== WHAT YOU HAVE TO DO ==
Retype the whole of the data exactly.

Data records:
-- Opening Marker --

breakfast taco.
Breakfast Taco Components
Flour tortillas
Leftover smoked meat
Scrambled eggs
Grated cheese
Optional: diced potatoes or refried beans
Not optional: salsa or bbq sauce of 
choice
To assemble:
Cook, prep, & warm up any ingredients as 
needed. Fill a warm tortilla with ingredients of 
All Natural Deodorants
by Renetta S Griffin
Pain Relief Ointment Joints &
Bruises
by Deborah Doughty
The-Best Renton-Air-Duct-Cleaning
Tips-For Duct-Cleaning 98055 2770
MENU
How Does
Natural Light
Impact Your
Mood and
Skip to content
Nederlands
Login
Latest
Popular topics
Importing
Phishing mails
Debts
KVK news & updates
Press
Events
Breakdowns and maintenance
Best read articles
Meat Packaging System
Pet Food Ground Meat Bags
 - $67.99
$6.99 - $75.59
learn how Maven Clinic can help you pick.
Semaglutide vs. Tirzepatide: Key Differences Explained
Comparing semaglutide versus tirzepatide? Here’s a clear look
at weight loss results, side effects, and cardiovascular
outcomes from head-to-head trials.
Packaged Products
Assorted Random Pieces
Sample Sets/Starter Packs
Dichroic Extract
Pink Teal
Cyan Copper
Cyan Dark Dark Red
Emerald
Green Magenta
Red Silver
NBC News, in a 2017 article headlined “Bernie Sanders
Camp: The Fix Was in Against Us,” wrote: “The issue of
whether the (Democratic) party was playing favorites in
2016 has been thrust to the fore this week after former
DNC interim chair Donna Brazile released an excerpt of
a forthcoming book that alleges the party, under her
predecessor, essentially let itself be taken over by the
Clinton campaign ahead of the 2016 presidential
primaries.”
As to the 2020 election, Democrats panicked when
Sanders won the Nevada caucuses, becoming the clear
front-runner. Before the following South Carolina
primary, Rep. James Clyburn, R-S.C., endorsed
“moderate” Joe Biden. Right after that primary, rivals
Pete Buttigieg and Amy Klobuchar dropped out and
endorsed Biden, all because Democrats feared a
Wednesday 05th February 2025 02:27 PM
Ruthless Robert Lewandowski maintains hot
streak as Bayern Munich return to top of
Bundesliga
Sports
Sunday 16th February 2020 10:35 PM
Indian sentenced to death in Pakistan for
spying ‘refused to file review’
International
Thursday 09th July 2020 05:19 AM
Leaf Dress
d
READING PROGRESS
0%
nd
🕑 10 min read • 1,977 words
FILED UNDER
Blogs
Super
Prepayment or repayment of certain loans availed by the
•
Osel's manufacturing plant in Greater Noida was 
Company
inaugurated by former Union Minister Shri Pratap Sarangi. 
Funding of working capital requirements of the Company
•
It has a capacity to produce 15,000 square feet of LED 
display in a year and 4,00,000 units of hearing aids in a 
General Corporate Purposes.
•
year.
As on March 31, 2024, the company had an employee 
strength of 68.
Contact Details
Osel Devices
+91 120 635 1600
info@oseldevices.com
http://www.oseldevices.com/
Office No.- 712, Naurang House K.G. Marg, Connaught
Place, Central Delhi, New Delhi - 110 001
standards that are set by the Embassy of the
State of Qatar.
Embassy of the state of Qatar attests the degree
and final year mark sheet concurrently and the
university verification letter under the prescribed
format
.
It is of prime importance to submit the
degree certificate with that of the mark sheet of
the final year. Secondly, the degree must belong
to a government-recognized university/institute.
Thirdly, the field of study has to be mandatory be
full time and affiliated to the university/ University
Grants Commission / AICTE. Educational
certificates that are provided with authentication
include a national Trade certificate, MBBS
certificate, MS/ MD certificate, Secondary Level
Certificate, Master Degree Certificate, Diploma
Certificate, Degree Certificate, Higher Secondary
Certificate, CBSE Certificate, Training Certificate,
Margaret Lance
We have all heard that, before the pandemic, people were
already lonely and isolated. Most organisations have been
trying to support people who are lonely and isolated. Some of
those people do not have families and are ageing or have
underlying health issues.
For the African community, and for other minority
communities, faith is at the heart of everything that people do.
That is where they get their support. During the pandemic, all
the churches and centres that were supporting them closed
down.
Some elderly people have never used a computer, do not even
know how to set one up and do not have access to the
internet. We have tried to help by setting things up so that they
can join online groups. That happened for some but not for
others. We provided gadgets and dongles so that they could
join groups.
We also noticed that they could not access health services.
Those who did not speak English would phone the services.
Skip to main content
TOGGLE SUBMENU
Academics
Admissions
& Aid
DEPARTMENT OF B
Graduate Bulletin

-- Closing Marker --

== WRITTEN REPLY ==
breakfast taco.
Breakfast Taco Components
Flour tortillas
Leftover smoked meat
Scrambled eggs
Grated cheese
Optional: diced potatoes or refried beans
Not optional: salsa or bbq sauce of 
choice
To assemble:
Cook, prep, & warm up any ingredients as 
needed. Fill a warm tortilla with ingredients of 
All Natural Deodorants
by Renetta S Griffin
Pain Relief Ointment Joints &
Bruises
by Deborah Doughty
The-Best Renton-Air-Duct-Cleaning
Tips-For Duct-Cleaning 98055 2770
MENU
How Does
Natural Light
Impact Your
Mood and
Skip to content
Nederlands
Login
Latest
Popular topics
Importing
Phishing mails
Debts
KVK news & updates
Press
Events
Breakdowns and maintenance
Best read articles
Meat Packaging System
Pet Food Ground Meat Bags
 - $67.99
$6.99 - $75.59
learn how Maven Clinic can help you pick.
Semaglutide vs. Tirzepatide: Key Differences Explained
Comparing semaglutide versus tirzepatide? Here’s a clear look
at weight loss results, side effects, and cardiovascular
outcomes from head-to-head trials.
Packaged Products
Assorted Random Pieces
Sample Sets/Starter Packs
Dichroic Extract
Pink Teal
Cyan Copper
Cyan Dark Dark Red
Emerald
Green Magenta
Red Silver
NBC News, in a 2017 article headlined “Bernie Sanders
Camp: The Fix Was in Against Us,” wrote: “The issue of
whether the (Democratic) party was playing favorites in
2016 has been thrust to the fore this week after former
DNC interim chair Donna Brazile released an excerpt of
a forthcoming book that alleges the party, under her
predecessor, essentially let itself be taken over by the
Clinton campaign ahead of the 2016 presidential
primaries.”
As to the 2020 election, Democrats panicked when
Sanders won the Nevada caucuses, becoming the clear
front-runner. Before the following South Carolina
primary, Rep. James Clyburn, R-S.C., endorsed
“moderate” Joe Biden. Right after that primary, rivals
Pete Buttigieg and Amy Klobuchar dropped out and
endorsed Biden, all because Democrats feared a
Wednesday 05th February 2025 02:27 PM
Ruthless Robert Lewandowski maintains hot
streak as Bayern Munich return to top of
Bundesliga
Sports
Sunday 16th February 2020 10:35 PM
Indian sentenced to death in Pakistan for
spying ‘refused to file review’
International
Thursday 09th July 2020 05:19 AM
Leaf Dress
d
READING PROGRESS
0%
nd
🕑 10 min read • 1,977 words
FILED UNDER
Blogs
Super
Prepayment or repayment of certain loans availed by the
•
Osel's manufacturing plant in Greater Noida was 
Company
inaugurated by former Union Minister Shri Pratap Sarangi. 
Funding of working capital requirements of the Company
•
It has a capacity to produce 15,000 square feet of LED 
display in a year and 4,00,000 units of hearing aids in a 
General Corporate Purposes.
•
year.
As on March 31, 2024, the company had an employee 
strength of 68.
Contact Details
Osel Devices
+91 120 635 1600
info@oseldevices.com
http://www.oseldevices.com/
Office No.- 712, Naurang House K.G. Marg, Connaught
Place, Central Delhi, New Delhi - 110 001
standards that are set by the Embassy of the
State of Qatar.
Embassy of the state of Qatar attests the degree
and final year mark sheet concurrently and the
university verification letter under the prescribed
format
.
It is of prime importance to submit the
degree certificate with that of the mark sheet of
the final year. Secondly, the degree must belong
to a government-recognized university/institute.
Thirdly, the field of study has to be mandatory be
full time and affiliated to the university/ University
Grants Commission / AICTE. Educational
certificates that are provided with authentication
include a national Trade certificate, MBBS
certificate, MS/ MD certificate, Secondary Level
Certificate, Master Degree Certificate, Diploma
Certificate, Degree Certificate, Higher Secondary
Certificate, CBSE Certificate, Training Certificate,
Margaret Lance
We have all heard that, before the pandemic, people were
already lonely and isolated. Most organisations have been
trying to support people who are lonely and isolated. Some of
those people do not have families and are ageing or have
underlying health issues.
For the African community, and for other minority
communities, faith is at the heart of everything that people do.
That is where they get their support. During the pandemic, all
the churches and centres that were supporting them closed
down.
Some elderly people have never used a computer, do not even
know how to set one up and do not have access to the
internet. We have tried to help by setting things up so that they
can join online groups. That happened for some but not for
others. We provided gadgets and dongles so that they could
join groups.
We also noticed that they could not access health services.
Those who did not speak English would phone the services.
Skip to main content
TOGGLE SUBMENU
Academics
Admissions
& Aid
DEPARTMENT OF B
Graduate Bulletin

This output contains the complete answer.